Hier stößt sie keiner aus, im Gegenteil: Hier werden sie gefördert, lernen diese Berufe, mit denen sie sich selbst und ihre Familien selbst ernähren können. Jeder hier im Hospital, dem es Krankheit oder Alter ermöglichen, arbeitet. Überall sieht man geschäftiges Treiben, hört man die typischen Geräusche von arbeitsamen Menschen wie damals bei den Heinzelmännchen in Köln. Nur anders als im Märchen verschwinden die fleißigen Adeligen von Ghanta nicht, als ich – neugierig, wie ich im meinem manchmal auch etwas ehrbaren Beruf nun mal bin – hinter die Kulissen schaue.
Ich kann gar nicht sagen, welche fleißigen Handwerker mich am meisten beindrucken. Dafür lege ich ein kleines, lokales Wirtschaftsförderungsprogramm auf. Nach jedem zweiten Fototermin muss ich zurück zum Gästehaus gehen. Nicht etwa, weil die Akkus so schnell leer sind oder die Sonne mal wieder erbarmungslos brennt, sondern um die ganzen Sachen dort zu deponieren, die ich hier kaufe.
Ich habe zwar noch keinen blassen Schimmer, wie ich all das im meine Tasche packen oder am Zoll vorbeischmuggeln kann, aber dafür habe ich all meine Weihnachtsgeschenke beisammen. Kein China-Schrott, sondern alles handgefertigt von fleißigen Händen, obwohl diese durch Lepra nicht mehr wie Hände aussehen. Zumindest, wenn man den üblichen „guten Geschmack“ als Maßstab nimmt, aber das macht bei Mario Barth ja auch niemand, sonst würde er ja nicht mehr auftreten. Ghanta-2 280-klein
Die Holzschnitzer. Doch, jetzt habe ich einen Handwerkszweig gefunden, der mich vor Ehrfurcht hat verstummen lassen – wer mich kennt, weiß, was das bedeutet. Sprachlos nicht nur wegen der Fingerfertigkeit – trotz des Fehlens derselbigen. Es gibt hier ein spezielles Holz, das von außen völlig normal aussieht, eher etwas farblos. Fängt man an zu schnitzen, wird es rot – je weiter man zur Mitte des Holzstücks kommt, umso dunkler wird die anfangs knallrote Farbe.

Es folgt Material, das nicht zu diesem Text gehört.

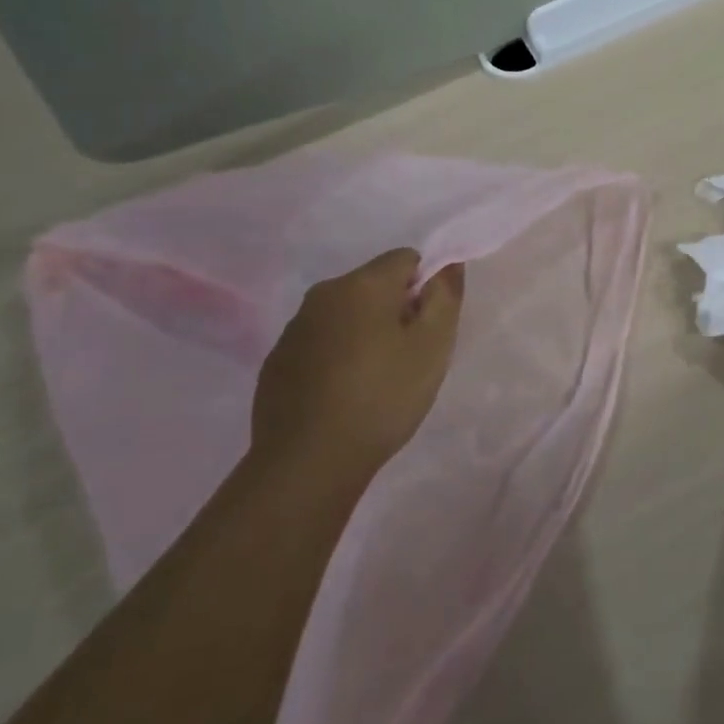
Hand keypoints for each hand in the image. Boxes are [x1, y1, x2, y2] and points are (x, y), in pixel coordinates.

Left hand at [251, 250, 464, 485]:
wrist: (307, 463)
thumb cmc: (382, 398)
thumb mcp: (433, 346)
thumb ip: (445, 296)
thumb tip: (447, 264)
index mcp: (362, 284)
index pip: (407, 259)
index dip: (425, 289)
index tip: (426, 329)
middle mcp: (323, 294)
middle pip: (374, 285)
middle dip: (395, 311)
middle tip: (407, 358)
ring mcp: (294, 328)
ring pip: (345, 315)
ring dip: (364, 334)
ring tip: (373, 382)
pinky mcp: (276, 362)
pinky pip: (319, 343)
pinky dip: (335, 358)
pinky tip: (341, 396)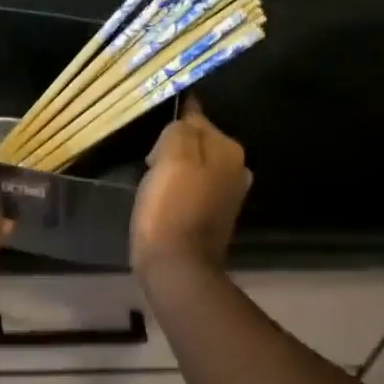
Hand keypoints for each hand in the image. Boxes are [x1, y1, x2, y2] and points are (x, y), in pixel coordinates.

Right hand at [131, 98, 251, 278]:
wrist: (177, 267)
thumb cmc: (169, 208)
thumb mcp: (170, 155)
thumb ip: (179, 129)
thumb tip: (183, 122)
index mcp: (228, 149)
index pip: (196, 116)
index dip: (169, 124)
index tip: (148, 134)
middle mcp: (236, 167)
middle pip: (195, 142)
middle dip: (171, 147)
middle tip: (147, 162)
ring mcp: (228, 194)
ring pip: (193, 165)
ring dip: (172, 169)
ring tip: (150, 181)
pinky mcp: (214, 215)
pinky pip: (191, 188)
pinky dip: (176, 190)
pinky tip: (161, 200)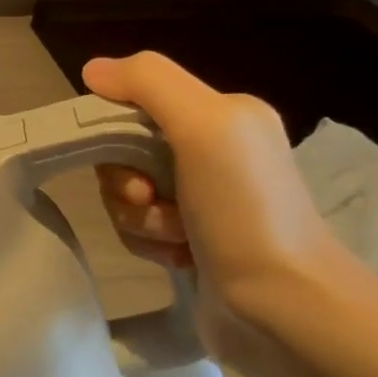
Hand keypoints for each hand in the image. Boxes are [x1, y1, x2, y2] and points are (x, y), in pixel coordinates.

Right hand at [83, 52, 356, 375]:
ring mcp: (201, 199)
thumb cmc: (246, 210)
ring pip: (126, 194)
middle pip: (124, 153)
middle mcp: (212, 152)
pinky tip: (181, 257)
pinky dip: (149, 243)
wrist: (284, 307)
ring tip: (177, 239)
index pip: (134, 106)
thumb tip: (93, 69)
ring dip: (139, 220)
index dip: (115, 135)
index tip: (134, 168)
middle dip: (127, 184)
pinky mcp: (191, 239)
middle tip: (152, 202)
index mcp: (221, 116)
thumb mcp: (205, 127)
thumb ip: (149, 83)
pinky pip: (138, 227)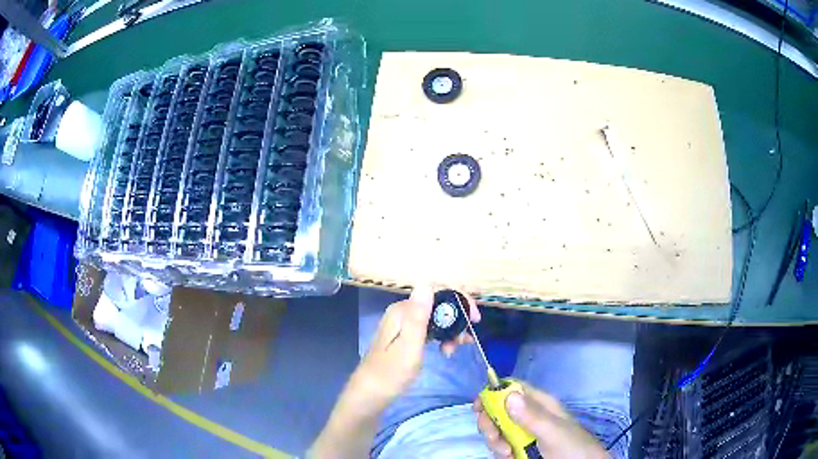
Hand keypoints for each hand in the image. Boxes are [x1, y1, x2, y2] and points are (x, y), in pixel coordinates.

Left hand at [352, 286, 480, 405]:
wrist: (371, 394)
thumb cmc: (391, 372)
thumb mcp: (409, 346)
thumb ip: (418, 316)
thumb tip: (426, 283)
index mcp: (402, 310)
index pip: (437, 292)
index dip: (459, 301)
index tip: (475, 320)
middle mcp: (403, 312)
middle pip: (438, 305)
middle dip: (456, 320)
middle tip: (465, 340)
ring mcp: (404, 325)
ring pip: (436, 319)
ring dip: (450, 331)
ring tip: (453, 350)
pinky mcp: (406, 337)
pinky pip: (430, 330)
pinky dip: (441, 338)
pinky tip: (446, 351)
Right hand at [474, 383, 608, 458]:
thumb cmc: (571, 446)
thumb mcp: (553, 431)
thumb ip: (532, 416)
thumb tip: (508, 394)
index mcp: (540, 404)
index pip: (512, 389)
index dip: (493, 393)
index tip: (477, 407)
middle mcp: (529, 416)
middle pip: (499, 411)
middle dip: (491, 424)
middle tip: (495, 438)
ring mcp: (525, 433)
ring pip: (498, 430)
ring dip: (495, 441)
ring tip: (508, 454)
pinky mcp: (521, 448)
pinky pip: (502, 445)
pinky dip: (500, 452)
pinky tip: (510, 458)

Solche Farbspiele bringt halt nur die Natur hervor und die Holzschnitzer aus dem anfangs unförmigen Klotz heraus. Wer mich zu Weihnachten besuchen kommt, wird es sehen und bestaunen können, denn ich habe mir eine komplette Weihnachtskrippe gegönnt: Maria und Josef mit dem Junior-Chef in der Krippe, dazu die Hirten und natürlich die drei Könige. Natürlich tragen sie allesamt afrikanische Gesichtszüge, denn auf diesem Kontinent ist ja die Wiege der Menschheit. Daher gibt es auch nicht Ochs und Esel dazu, sondern Schaf, Ziege, Kamel und Giraffe. Und wem das nicht gefällt, der kann auch gleich zu Mario Barth gehen.